Les mêmes ont levé les bras au ciel et condamné Jean-Paul II (encore un pape apostat !) lorsque, le 14 mai 2000, il a embrassé un Coran que lui offrait une délégation d'Irakiens musulmans accompagnant le patriarche de Bagdad des Chaldéens, Mgr Raphaël Bidawid, à Rome, au Vatican.
De la même façon, fallait-il en conclure que le pape était devenu musulman ?  On voit bien le ridicule d'une telle déduction !
A l'exemple des papes, je voulais simplement signifier que chaque homme ici-bas était mon frère, quelle que soit sa religion, au-delà de sa religion.  Et c'est cela qui est fondamental !  On ne peut pas rendre Dieu catholique seulement : il est beaucoup plus large que cela ! 
En fait, nous avons tous été créés par le même Dieu.  et nous descendons tous du même père : Adam.  Puisque tous les humains sont fils d'Adam, ils sont tous de mon "espèce", et nous sommes donc tous frères.
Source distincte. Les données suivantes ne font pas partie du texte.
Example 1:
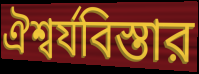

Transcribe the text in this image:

ঐশ্বর্যবিস্তার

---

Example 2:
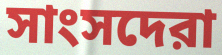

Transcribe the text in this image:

সাংসদেরা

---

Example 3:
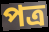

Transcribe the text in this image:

পত্র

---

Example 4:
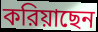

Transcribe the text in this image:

করিয়াছেন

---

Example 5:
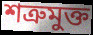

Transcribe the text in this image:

শত্রুমুক্ত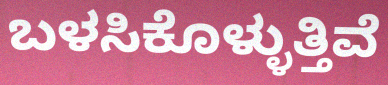
ಬಳಸಿಕೊಳ್ಳುತ್ತಿವೆ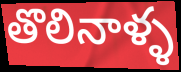
తొలినాళ్ళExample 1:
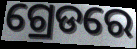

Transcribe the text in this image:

ଗ୍ରେଡରେ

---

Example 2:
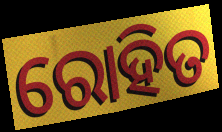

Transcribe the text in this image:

ରୋହିତ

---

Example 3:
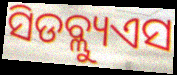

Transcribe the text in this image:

ସିଡବ୍ଲ୍ୟୁଏସ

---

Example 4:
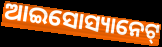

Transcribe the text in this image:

ଆଇସୋସ୍ୟାନେଟ୍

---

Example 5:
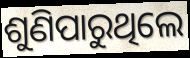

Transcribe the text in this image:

ଶୁଣିପାରୁଥିଲେ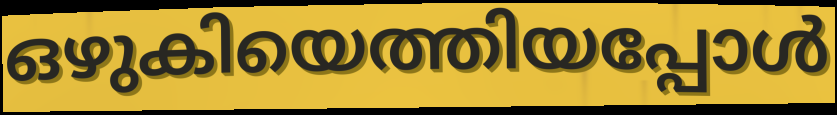
ഒഴുകിയെത്തിയപ്പോൾ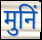
मुनिंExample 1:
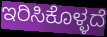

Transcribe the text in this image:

ಇರಿಸಿಕೊಳ್ಳದೆ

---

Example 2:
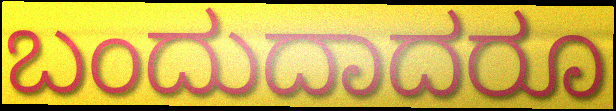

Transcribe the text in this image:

ಬಂದುದಾದರೂ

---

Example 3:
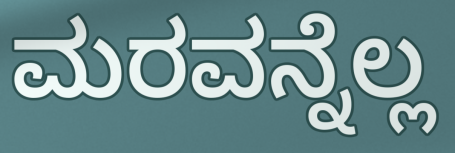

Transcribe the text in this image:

ಮರವನ್ನೆಲ್ಲ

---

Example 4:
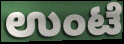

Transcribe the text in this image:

ಉಂಟೆ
Michel Serres fait d'ailleurs de la fraternité scientifique des hommes, dont témoigne l'évolution, la base de sa philosophie. En conséquence, nous devons nous aimer comme des frères, par-delà nos diversités, y compris religieuses.  En humanité, nous ne formons qu'un seul corps.
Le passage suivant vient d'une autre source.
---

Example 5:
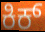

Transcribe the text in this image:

ಕಿಕ್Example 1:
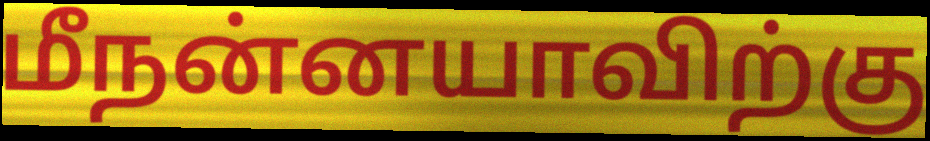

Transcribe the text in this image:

மீநன்னயாவிற்கு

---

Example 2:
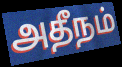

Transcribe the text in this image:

அதீநம்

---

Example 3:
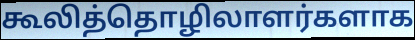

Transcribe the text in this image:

கூலித்தொழிலாளர்களாக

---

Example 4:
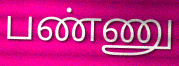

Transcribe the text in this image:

பண்ணு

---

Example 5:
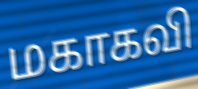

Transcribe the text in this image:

மகாகவி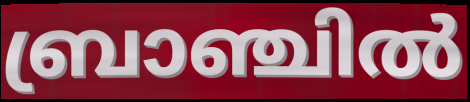
ബ്രാഞ്ചിൽ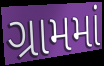
ગ્રામમાં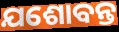
ଯଶୋବନ୍ତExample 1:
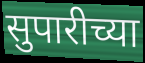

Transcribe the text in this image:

सुपारीच्या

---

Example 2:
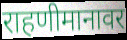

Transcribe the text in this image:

राहणीमानावर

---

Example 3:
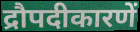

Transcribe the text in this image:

द्रौपदीकारणें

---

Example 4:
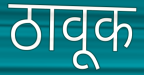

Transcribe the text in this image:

ठावूक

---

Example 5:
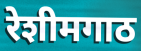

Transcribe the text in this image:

रेशीमगाठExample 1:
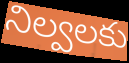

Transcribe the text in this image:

నిల్వలకు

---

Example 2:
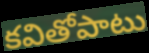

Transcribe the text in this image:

కవితోపాటు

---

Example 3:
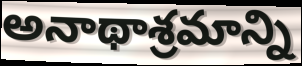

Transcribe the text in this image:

అనాథాశ్రమాన్ని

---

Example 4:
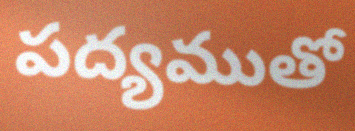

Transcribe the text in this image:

పద్యముతో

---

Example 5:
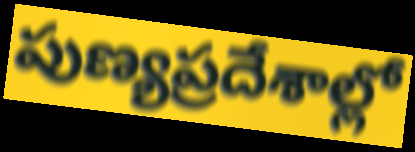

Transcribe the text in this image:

పుణ్యప్రదేశాల్లో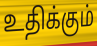
உதிக்கும்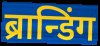
ब्रान्डिंगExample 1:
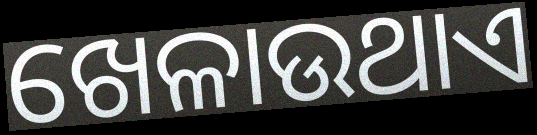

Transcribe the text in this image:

ଖେଳାଉଥାଏ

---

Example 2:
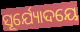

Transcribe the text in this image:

ସୂର୍ଯ୍ୟୋଦୟେ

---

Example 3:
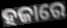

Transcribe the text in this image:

Christian de Chergé, le prieur responsable des moines de Tibhirine qui ont été assassinés, a analysé cela mieux que moi : "L'au-delà de la communion des saints, où chrétiens et musulmans, et tant d'autres avec eux, partagent la même joie filiale, il nous revient de le signifier visiblement."  Gandhi l'avait dit avec ses mots, il le réalisa dans ses actes, comme les papes Jean-Paul II et François.  Chacun de nous essaye également de vivre cette fraternité profonde avec tous.  Ce qui ne nous empêche nullement de croire qu'  "il n'y a pas d'autre nom que Jésus-Christ par lequel nous puissions être sauvés !" (Actes 4/12)
Enfin, j'espère ne pas vous scandaliser si je vous dis que je me retrouve bien dans cette remarque de Freud déclarant : "Je crois que tous les hommes de bien sont de la même paroisse."
A ce propos, je vous signale que j'aggrave mon cas, puisque j'ai accepté d'intervenir dans un dialogue-débat avec un moine bouddhiste au Centre de Congrès des Atlantes, aux Sables d'Olonne, le samedi 25 juin, à 16h40, dans le cadre d'un Salon du bien-être, sur le thème des nourritures intérieures et spirituelles.  Vous y êtes tous invités !  Pour plus d'info, tapez sur Google : "olivier gaignet, salon du bien-être", et vous tomberez sur une vidéo d'explication tournée à Mortagne.
Mettez un cierge pour que je ne devienne pas bouddhiste !!!